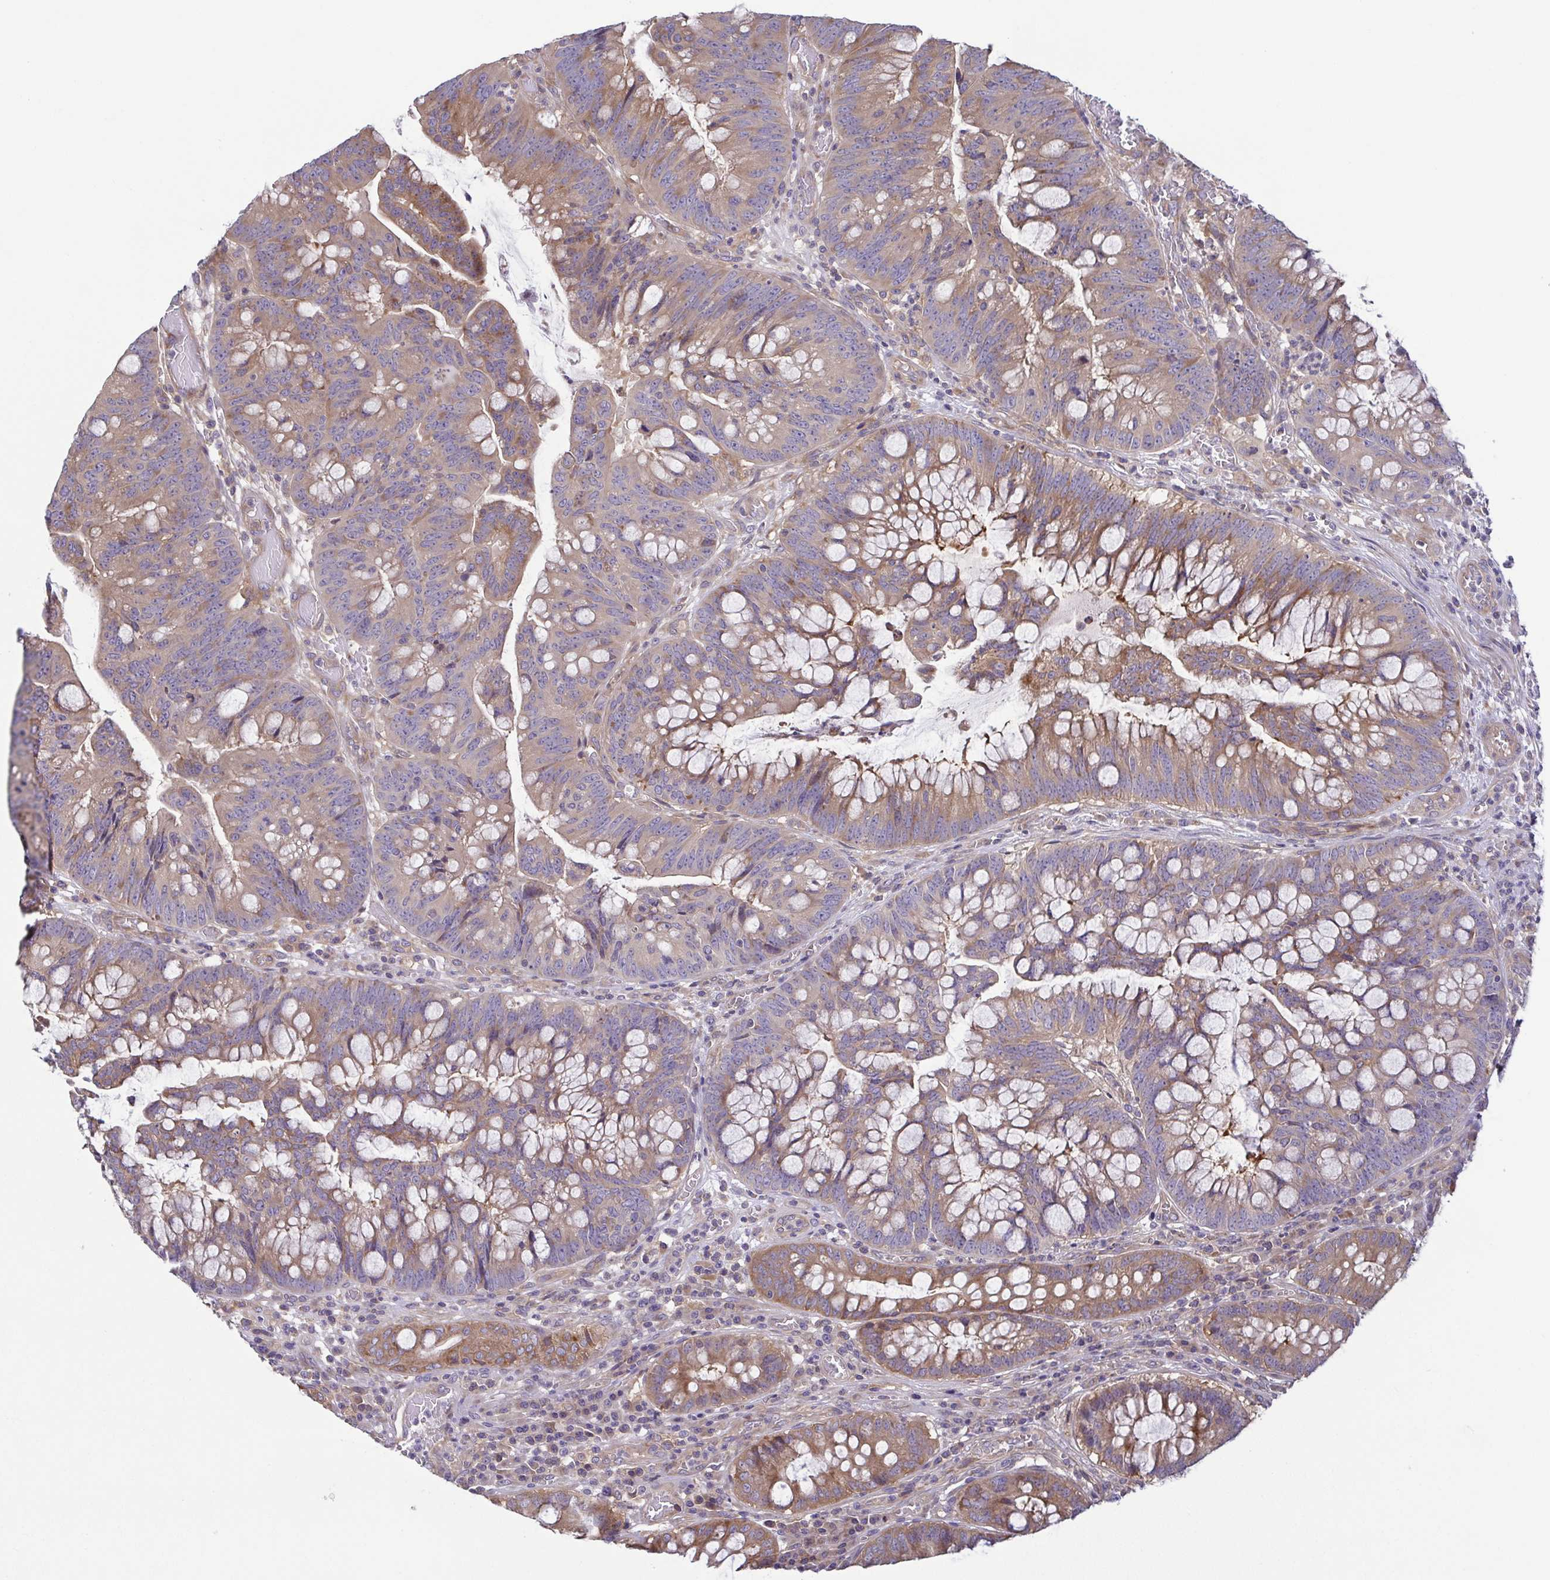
{"staining": {"intensity": "moderate", "quantity": ">75%", "location": "cytoplasmic/membranous"}, "tissue": "colorectal cancer", "cell_type": "Tumor cells", "image_type": "cancer", "snomed": [{"axis": "morphology", "description": "Adenocarcinoma, NOS"}, {"axis": "topography", "description": "Colon"}], "caption": "An image of human colorectal cancer (adenocarcinoma) stained for a protein demonstrates moderate cytoplasmic/membranous brown staining in tumor cells.", "gene": "LMF2", "patient": {"sex": "male", "age": 62}}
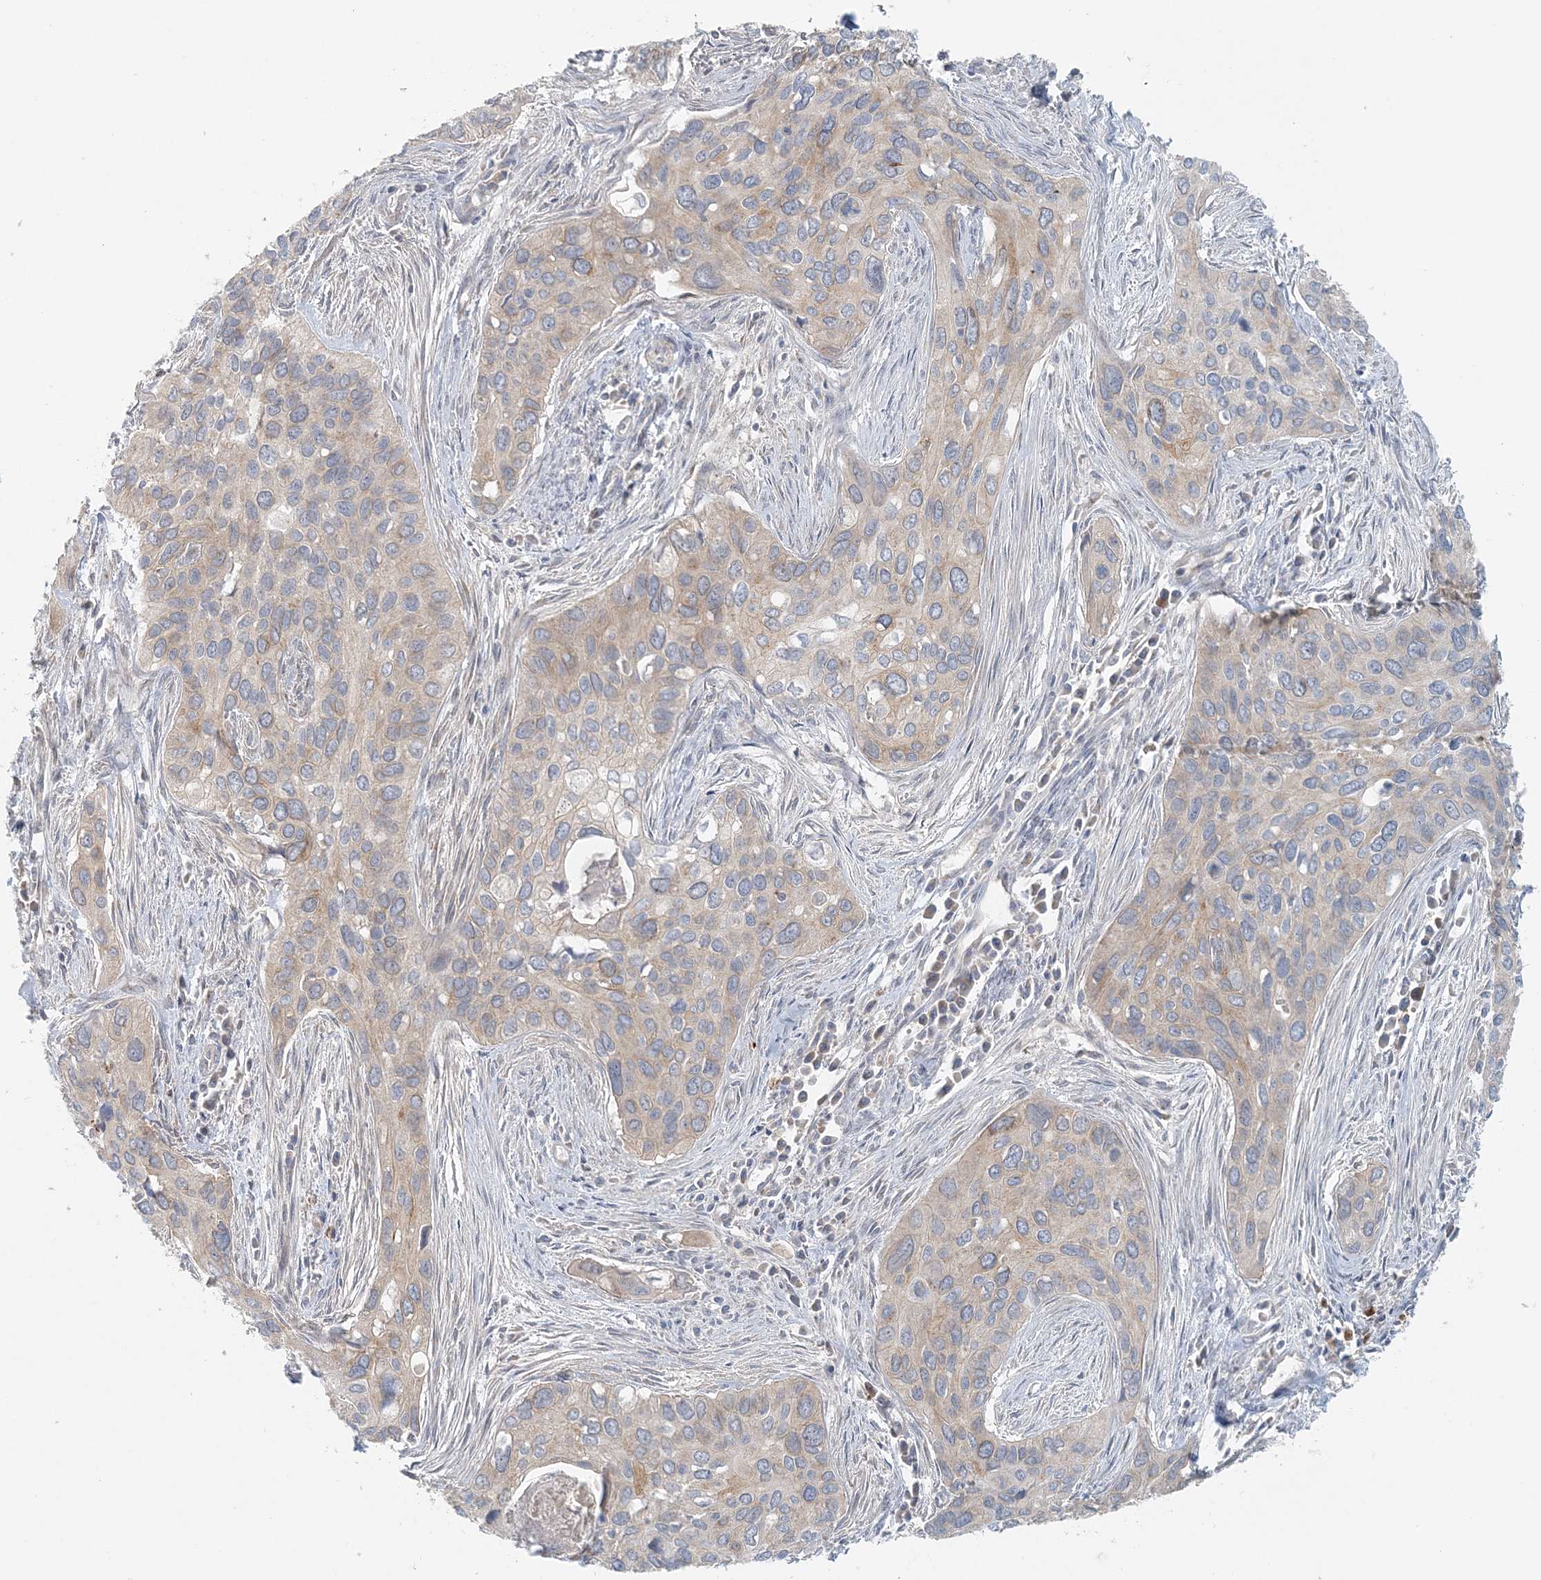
{"staining": {"intensity": "weak", "quantity": "<25%", "location": "cytoplasmic/membranous"}, "tissue": "cervical cancer", "cell_type": "Tumor cells", "image_type": "cancer", "snomed": [{"axis": "morphology", "description": "Squamous cell carcinoma, NOS"}, {"axis": "topography", "description": "Cervix"}], "caption": "The micrograph reveals no staining of tumor cells in cervical cancer (squamous cell carcinoma).", "gene": "NAA11", "patient": {"sex": "female", "age": 55}}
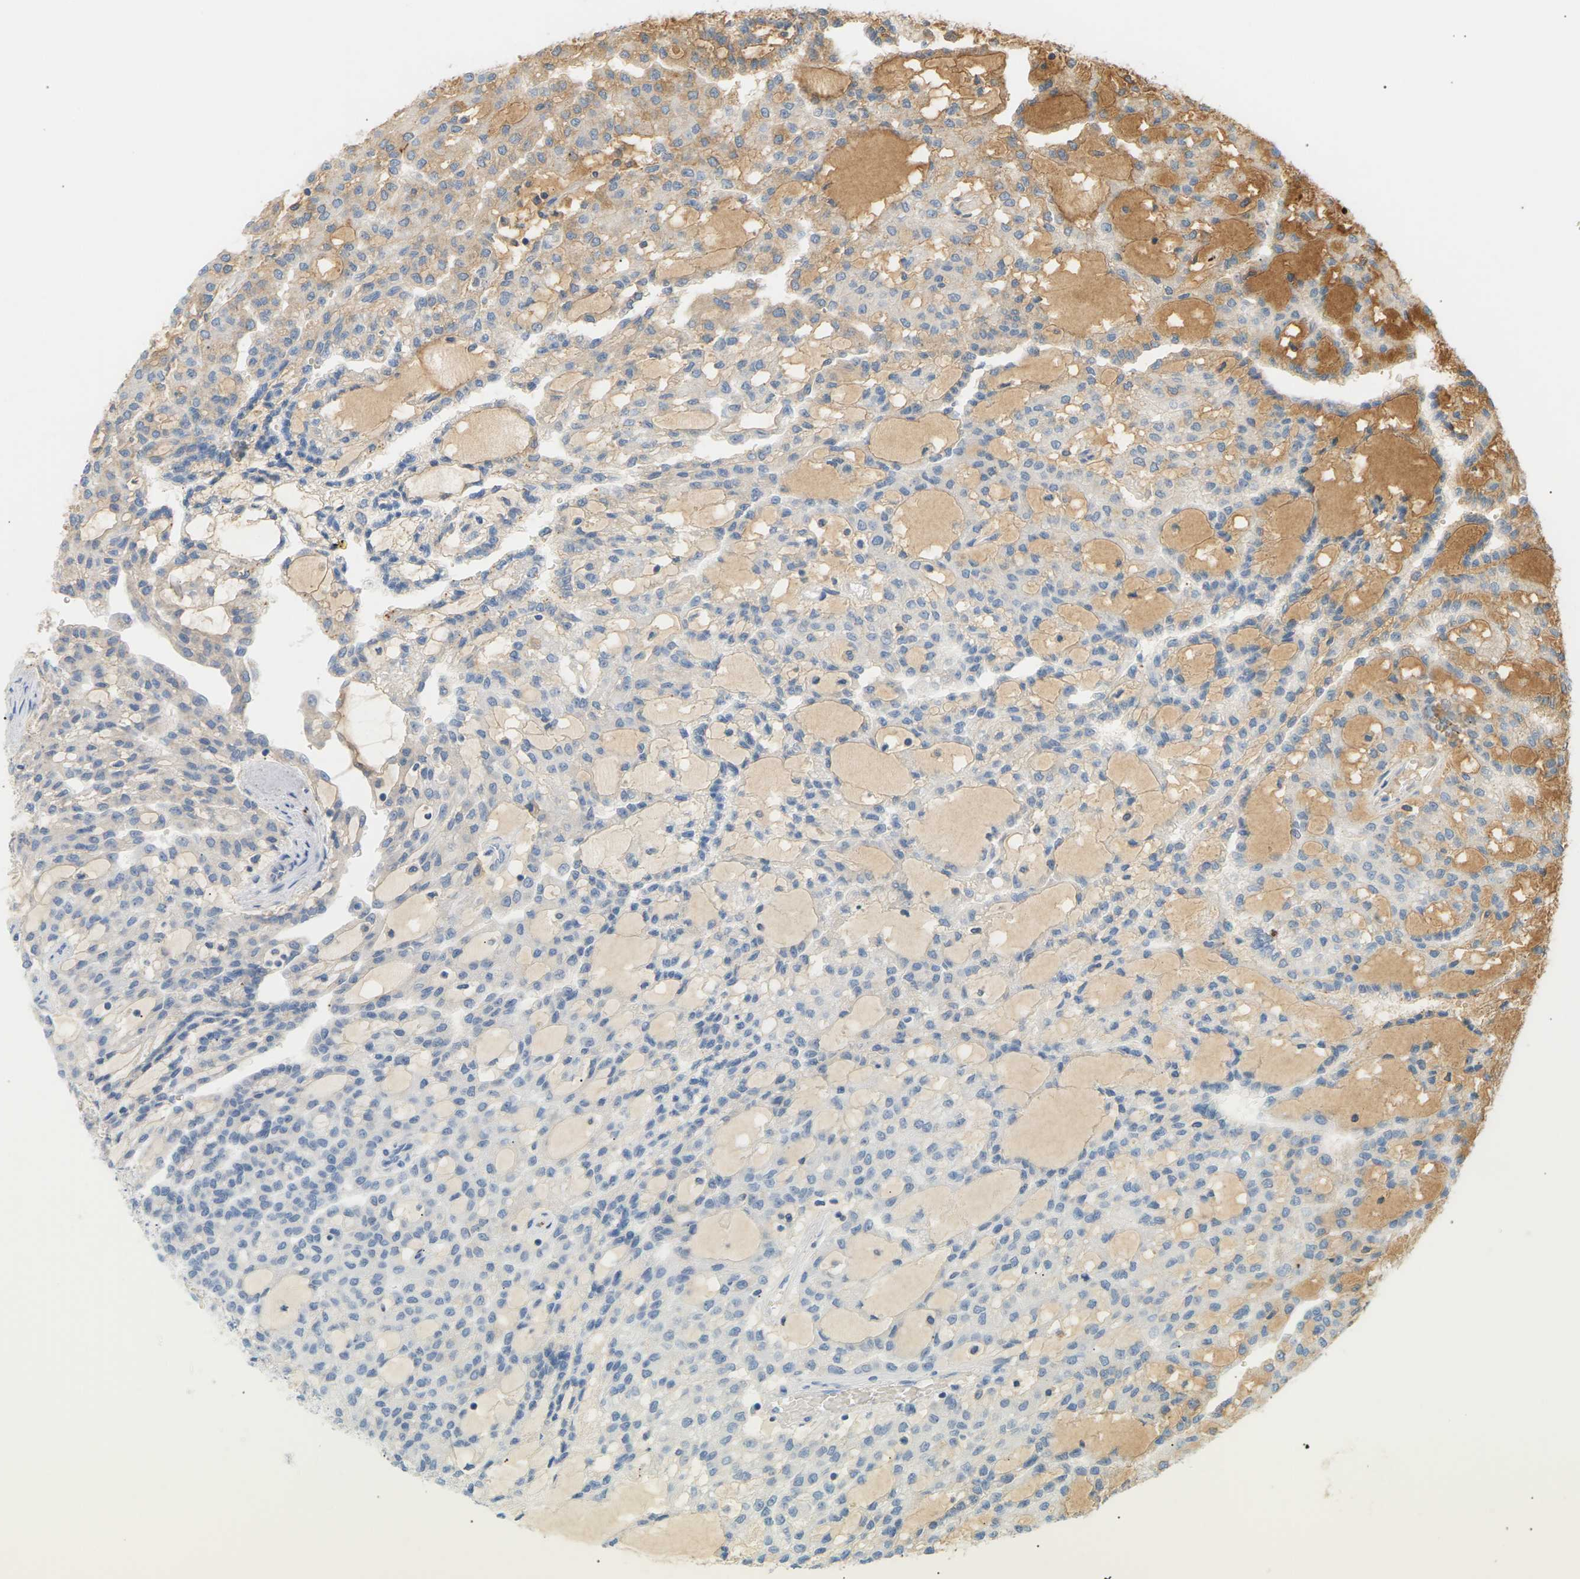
{"staining": {"intensity": "weak", "quantity": "25%-75%", "location": "cytoplasmic/membranous"}, "tissue": "renal cancer", "cell_type": "Tumor cells", "image_type": "cancer", "snomed": [{"axis": "morphology", "description": "Adenocarcinoma, NOS"}, {"axis": "topography", "description": "Kidney"}], "caption": "DAB immunohistochemical staining of human renal adenocarcinoma exhibits weak cytoplasmic/membranous protein expression in approximately 25%-75% of tumor cells.", "gene": "CLU", "patient": {"sex": "male", "age": 63}}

EXERCISE.
All lines above must be repeated exactly, and the pictures must be omitted.

OUTPUT.
{"staining": {"intensity": "moderate", "quantity": ">75%", "location": "cytoplasmic/membranous"}, "tissue": "colorectal cancer", "cell_type": "Tumor cells", "image_type": "cancer", "snomed": [{"axis": "morphology", "description": "Adenocarcinoma, NOS"}, {"axis": "topography", "description": "Colon"}], "caption": "An image of human colorectal cancer (adenocarcinoma) stained for a protein demonstrates moderate cytoplasmic/membranous brown staining in tumor cells.", "gene": "LMF2", "patient": {"sex": "male", "age": 62}}
{"staining": {"intensity": "weak", "quantity": "<25%", "location": "cytoplasmic/membranous"}, "tissue": "cervical cancer", "cell_type": "Tumor cells", "image_type": "cancer", "snomed": [{"axis": "morphology", "description": "Squamous cell carcinoma, NOS"}, {"axis": "topography", "description": "Cervix"}], "caption": "The micrograph reveals no staining of tumor cells in cervical cancer (squamous cell carcinoma).", "gene": "NAA11", "patient": {"sex": "female", "age": 55}}
{"staining": {"intensity": "weak", "quantity": "25%-75%", "location": "cytoplasmic/membranous"}, "tissue": "renal cancer", "cell_type": "Tumor cells", "image_type": "cancer", "snomed": [{"axis": "morphology", "description": "Adenocarcinoma, NOS"}, {"axis": "topography", "description": "Kidney"}], "caption": "DAB immunohistochemical staining of human renal adenocarcinoma exhibits weak cytoplasmic/membranous protein expression in approximately 25%-75% of tumor cells.", "gene": "CLU", "patient": {"sex": "male", "age": 63}}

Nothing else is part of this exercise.